What do you want to do which is not that, and why do you want to do it?
Most of the time, the data you gather about the world is that you have a bunch of facts about the world and probabilities about the individual data points and you would want as an outcome also probabilities over individual datapoints.
As far as my own background goes, I have not studied logic or the math behind the AI algorithm that David Chapman wrote. I did study bioinformatics in that that study we did talk about probabilities calculations that are done in bioinformatics, so I have some intuitions from that domain, so I take a bioinformatics example even if I don’t know exactly how to productively apply predicate calculus to the example.
If you for example get input data from gene sequencing and billions of probabilities (a_1, a_2, …, a_n) and want output data about whether or not individual genetic mutations exist (b_1, b_2, …, b_m) and not just P(B) = P(b_1) * P(b_2) * … * P(b_m).
If you have m = 100,000 in the case of possible genetic mutations, P(B) is a very small number with little robustness to error. A single bad b_x will propagate to make your total P(B) unreliable. You might have an application where getting a b_234, b_9538 and b _33889 wrong is an acceptable error because most of the values where good.
I feel like this treat predicate logic as being “logic with variables”, but “logic with variables” seems more like Aristotelian logic than like predicate logic to me.
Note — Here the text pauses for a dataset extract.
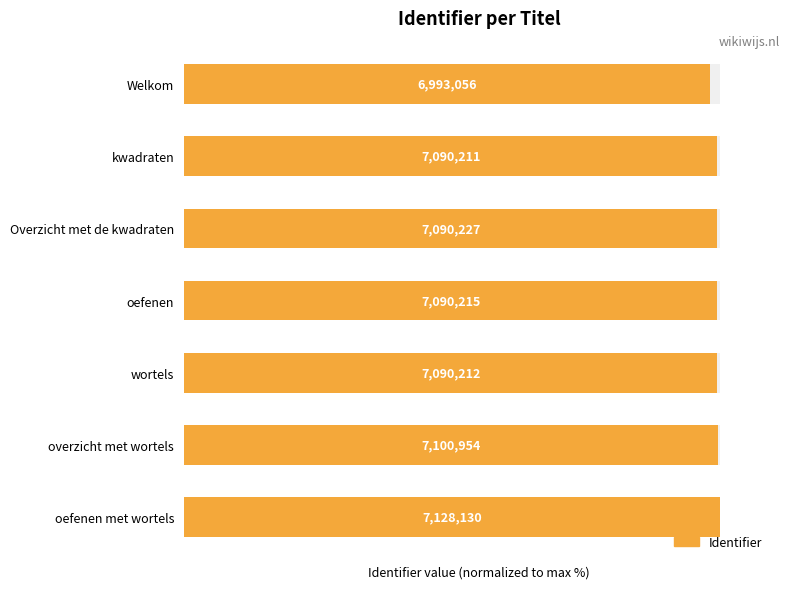

Where does the data first go above 99?

kwadraten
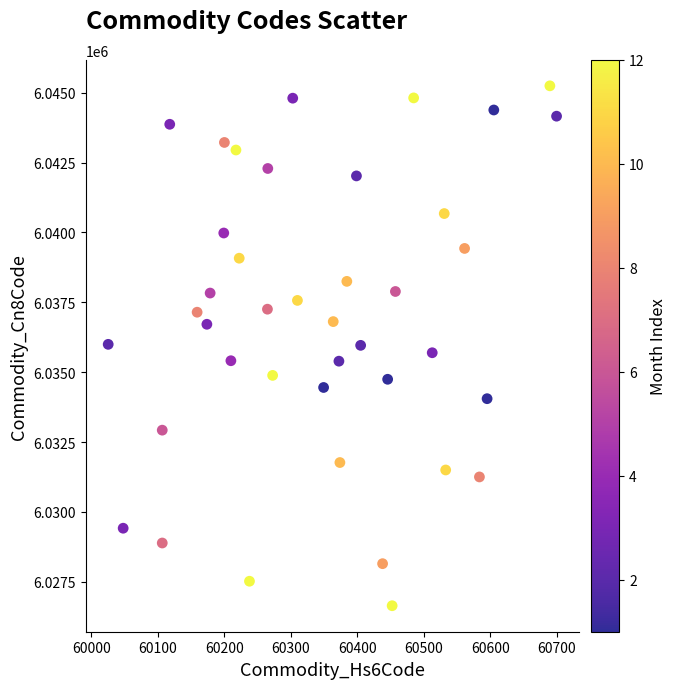

What is the range of X values (max minus min)?

674.0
Another way to view it: a logic, possibly a predicate logic, is just a compact way of specifying a set of models (in the logician’s sense of the word “models”, i.e. the things a Bayesian would normally call “worlds”). Roughly speaking, to augment that logic into a probabilistic model, we need to also supply enough information to derive the probability of each (set of logician!models/Bayesian!worlds which assigns the same truth-values to all sentences expressible in the logic).
Does that help?
Idk, I guess the more fundamental issue is this treats the goal as simply being assigning probabilities to statements in predicate logic, whereas his point is more about whether one can do compositional reasoning about relationships while dealing with nebulosity, and it’s this latter thing that’s the issue.
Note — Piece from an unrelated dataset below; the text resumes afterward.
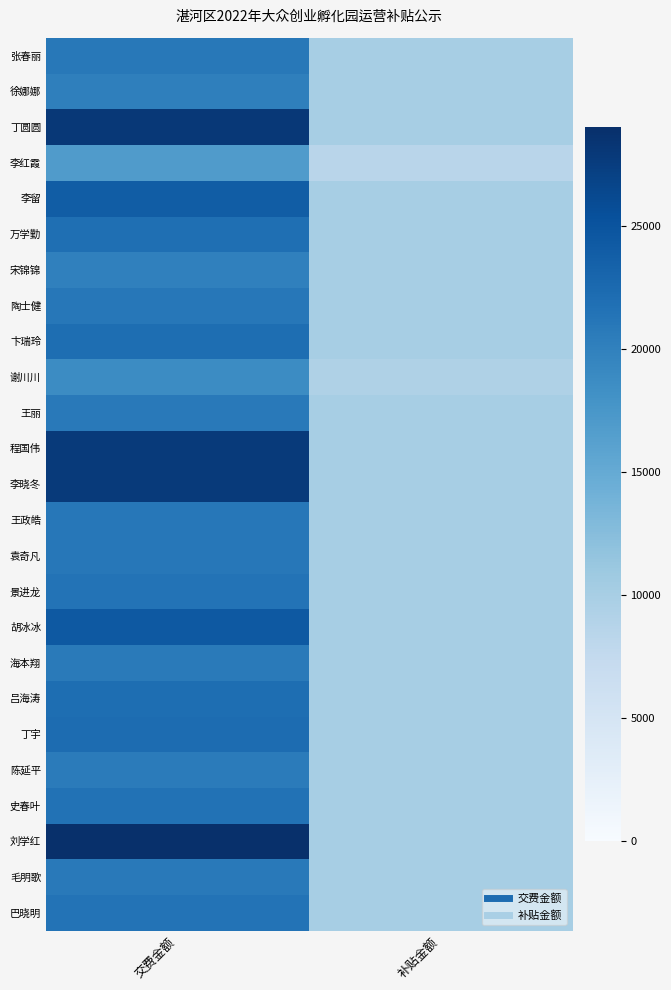

At which category is the sum across all series the highest?

交费金额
What’s a concrete example in which we want to “do compositional reasoning about relationships while dealing with nebulosity”, in a way not handled by assigning probabilities to statements in predicate logic? What’s the use-case here? (I can see a use-case for self-reference; I’m mainly interested in any cases other than that.)
You seem to be assuming that predicate logic is unnecessary, is that true?
No, I explicitly started with “you have at least one plain old (predicate) logic”. Quantification is fine.
Ah, sorry, I think I misparsed your comment.